Ральф поднял руку, подержал ее ладонью вперед, потом обнял Артура за здоровое плечо. Повернулся к кораблю, у борта которого неподвижно и молча стояла густая цепочка фигурок, посмотрел. Потом снова развернулся к Романову, вздохнул и развел руками:
– Der Sieg Ihre. Befiehl… – Помедлил и добавил: – Ich bitte nur um einen. Kränke mit den Befehlen unserer Mädchen und der Kleinen nicht.
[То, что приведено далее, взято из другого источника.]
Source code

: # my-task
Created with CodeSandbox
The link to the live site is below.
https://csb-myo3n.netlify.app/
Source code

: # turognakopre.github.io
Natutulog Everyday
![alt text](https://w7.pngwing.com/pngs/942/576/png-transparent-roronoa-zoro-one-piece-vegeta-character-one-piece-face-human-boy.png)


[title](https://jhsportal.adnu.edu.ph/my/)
Anders werde ich den Eid und brechen wenn auch ich dafür verflucht sein werde…[24]
* * *
Бывают такие случаи, когда что-то, кажущееся пугающим, жестоким, чужим, вдруг становится ясным… и странным образом подкрепляет твою надежду.
Романов думал об этом, сидя в небольшой (освещенной электричеством!) каюте корабля и слушая странную, дикую, жуткую… а впрочем, наверное, ничуть не более жуткую, дикую и странную, чем его собственная, историю, которую рассказывал сидящий напротив шестнадцатилетний Ральф Бек.
История началась год назад в Ростоке…
Создававшийся когда-то как циничное средство разрыва поколений, воспрещения отцам и матерям передавать детям свои опыт и качества, для полного искоренения германского духа, «Югендамт», служба защиты детей, почти сразу стал прибежищем для оголтелых безумных феминисток и извращенцев, сперва скрытых, а в начале XXI века, когда служба набрала и вовсе сатанинскую мощь, стала почти всесильной, – уже открытых. В последнее же время существования Германии (да и всей Европы) «Югендамт» стал использоваться все чаще еще и как средство политических репрессий.